Question

For the reaction $\dfrac{1}{8}{S_8}(s) + \dfrac{3}{2}{O_2}(g) \to S{O_3}(g)$ ​ , the difference of heat change at constant pressure and constant volume at 27 degree Celsius will be:
(A) +150 R
(B) -150 R
(C) +450 R
(D) -450 R

Answer 1

The first law of thermodynamics is simply the application of the conservation of energy principle which states that energy can neither be created nor destroyed, to heat and thermodynamic processes.

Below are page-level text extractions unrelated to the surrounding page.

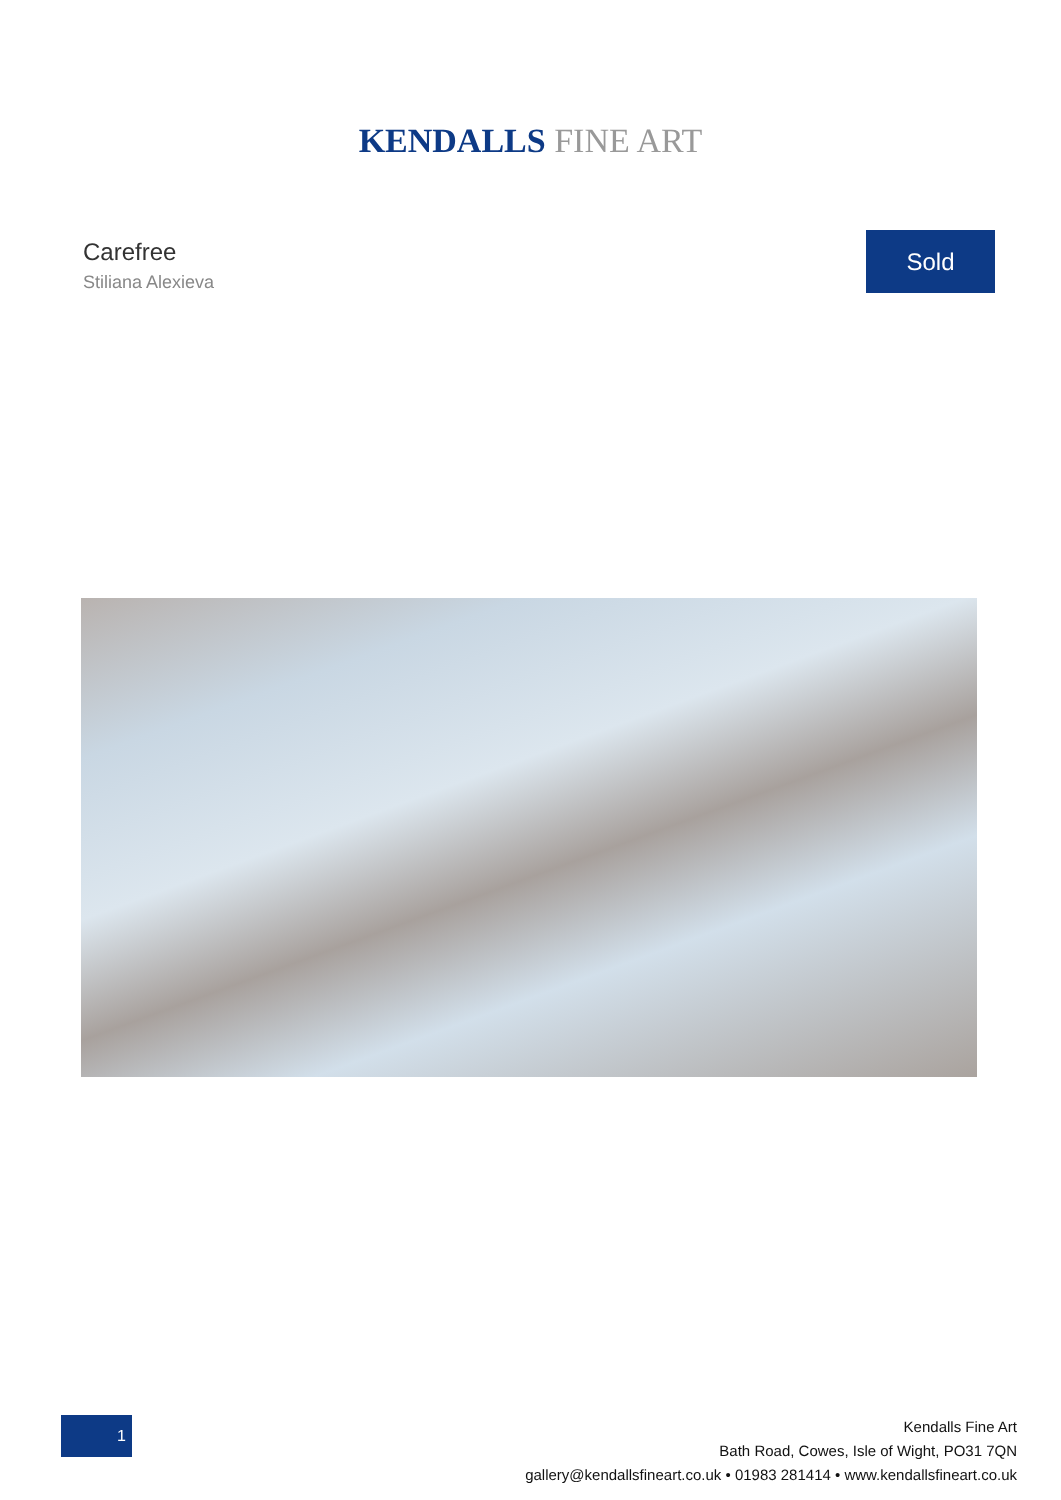KENDALLS FINE ART
Carefree
Stiliana Alexieva
Sold
1
Kendalls Fine Art
Bath Road, Cowes, Isle of Wight, PO31 7QN
gallery@kendallsfineart.co.uk • 01983 281414 • www.kendallsfineart.co.uk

A way of expressing the first law of thermodynamics in a chemical system is that any change in the internal energy of the system is given by the sum of the heat that flows in and out of the system and the work done on the system by the surroundings.

Complete answer:
We know that the first law of thermodynamics can be written as
$\Delta H - \Delta U = \Delta {n_g}RT$
Here the difference of heat change at constant pressure will be denoted by $\Delta H$ and the difference of heat change at constant volume is denoted by $\Delta U$ .
Now we need to find the value of $\Delta {n_g}$ . This is the difference between the number of moles of gaseous reactants and the number of moles of gaseous products.
$\Delta {n_g}$ = 1-1.5 = -0.5
Thus we can substitute the values into the equation and thus get:
$\Rightarrow \Delta H - \Delta U = - 0.5 \times R \times 300$
Thus the difference of heat change at constant pressure and constant volume at 27 degree Celsius will be
$\Rightarrow \Delta H - \Delta U = - 150R$
Thus the correct answer will be option (B).

Note:
$\Delta H$ is known as the heat at constant pressure because at a constant pressure the change in enthalpy is used by the system as the heat flow of the system. This can be easily understood by the formula of enthalpy.
$\Delta U$ is known as the heat at constant volume because at constant volume the heat of the reaction is equal to the change in internal energy of the system.